Será esta a serra Medullio dos romanos?[1] Ficar-lhe-ia por certo a antiga cidade de «Benis», se teve existência real?[2]
Caminho de Insalde, rumo nordeste e vamos seguindo para um dos pontos mais altos do concelho - o cerro do «Cotão» por entre fechadas e frescas devezas de umbrosas carvalheiras, que nos protegem contra a incidência afogueada dos raios solares, que se esbatem no copado arboredo.
Estamos na serra da Boulhosa, caminho do Estremo.
As pilecas, ofegantes pelo calor de Julho, vão chouteando, cadenciadamente, insensíveis ao acicate.
Duzentos metros mais e defrontaremos com o Cotão, que será o términus da nossa caminhada.
A trilha, aberta na macia relva, é suave e dá a impressão de fofo tapete.
Apear, pois; e as montadas irão forragear no verde e aromático feno do cerrado próximo.
Nós - eu e o amável leitor - iremos subindo o resto da encosta noroeste, a pé.
Eis-nos no alto do cabeço, a 844 metros de altitude.
Horizonte desafogado, largo, interessante e variado na paisagem, tintas e colorido.

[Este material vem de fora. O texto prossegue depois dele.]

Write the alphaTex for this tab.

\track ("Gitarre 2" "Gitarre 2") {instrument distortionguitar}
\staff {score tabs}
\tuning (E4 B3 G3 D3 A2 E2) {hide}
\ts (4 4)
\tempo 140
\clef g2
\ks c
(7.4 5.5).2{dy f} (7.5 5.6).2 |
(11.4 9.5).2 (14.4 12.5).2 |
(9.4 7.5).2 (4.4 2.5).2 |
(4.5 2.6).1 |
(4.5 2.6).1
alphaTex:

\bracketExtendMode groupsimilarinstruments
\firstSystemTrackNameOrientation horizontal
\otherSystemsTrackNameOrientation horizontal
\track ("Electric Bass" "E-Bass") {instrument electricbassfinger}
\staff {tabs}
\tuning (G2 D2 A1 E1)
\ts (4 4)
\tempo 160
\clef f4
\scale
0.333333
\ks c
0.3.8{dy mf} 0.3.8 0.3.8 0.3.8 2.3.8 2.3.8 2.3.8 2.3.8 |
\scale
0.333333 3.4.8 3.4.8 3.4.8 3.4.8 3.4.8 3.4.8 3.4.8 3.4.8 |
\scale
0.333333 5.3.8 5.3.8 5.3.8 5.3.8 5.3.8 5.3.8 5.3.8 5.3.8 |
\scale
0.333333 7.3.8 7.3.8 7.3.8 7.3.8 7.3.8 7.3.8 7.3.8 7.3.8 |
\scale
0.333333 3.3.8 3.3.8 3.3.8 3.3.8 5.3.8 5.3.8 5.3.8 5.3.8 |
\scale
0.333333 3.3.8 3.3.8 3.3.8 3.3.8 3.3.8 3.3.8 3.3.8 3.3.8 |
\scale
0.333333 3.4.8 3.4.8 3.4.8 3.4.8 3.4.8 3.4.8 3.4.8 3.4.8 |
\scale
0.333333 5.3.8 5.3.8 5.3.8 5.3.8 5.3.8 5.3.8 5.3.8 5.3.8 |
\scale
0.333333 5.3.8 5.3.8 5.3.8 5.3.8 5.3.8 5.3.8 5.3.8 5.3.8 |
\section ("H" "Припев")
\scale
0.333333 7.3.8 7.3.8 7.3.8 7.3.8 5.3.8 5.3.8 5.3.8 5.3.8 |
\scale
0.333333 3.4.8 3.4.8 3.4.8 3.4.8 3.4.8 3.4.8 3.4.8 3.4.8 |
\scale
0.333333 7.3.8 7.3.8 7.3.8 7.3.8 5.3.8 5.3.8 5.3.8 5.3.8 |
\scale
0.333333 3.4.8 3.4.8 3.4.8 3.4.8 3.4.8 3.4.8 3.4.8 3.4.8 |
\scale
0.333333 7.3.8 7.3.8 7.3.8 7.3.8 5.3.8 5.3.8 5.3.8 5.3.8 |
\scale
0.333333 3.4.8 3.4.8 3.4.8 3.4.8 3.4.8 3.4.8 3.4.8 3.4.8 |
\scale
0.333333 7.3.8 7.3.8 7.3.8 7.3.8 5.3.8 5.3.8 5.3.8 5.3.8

É esta a primeira impressão ao evolucionar da vista, sem a prender, nos seus voos rápidos, às multiplices tonalidades do majestoso espectáculo, que nos deslumbra.
A leste, os massiços da Peneda e de Melgaço, onde se vislumbram uns lugarejos, meio escondidos nos seus recortes e ravinas.
A sudoeste, como que caindo das montanhas, começam a desenhar-se as várzeas do concelho dos Arcos de Valdevez, as quais vão seguindo duas sinuosidades esfumadas - o rio Vez e a estrada para Monção. - Cabreiro, Vilela, Gondoriz, Couto, Ázere e Giela, são freguesias que se estendem, graciosamente, na margem esquerda do rio, cujas águas se tingiram de sangue, diz a tradição, na «Veiga da matança», pouco abaixo da vila, quando ali se feriu uma «batalha» entre portugueses e castelhanos[3].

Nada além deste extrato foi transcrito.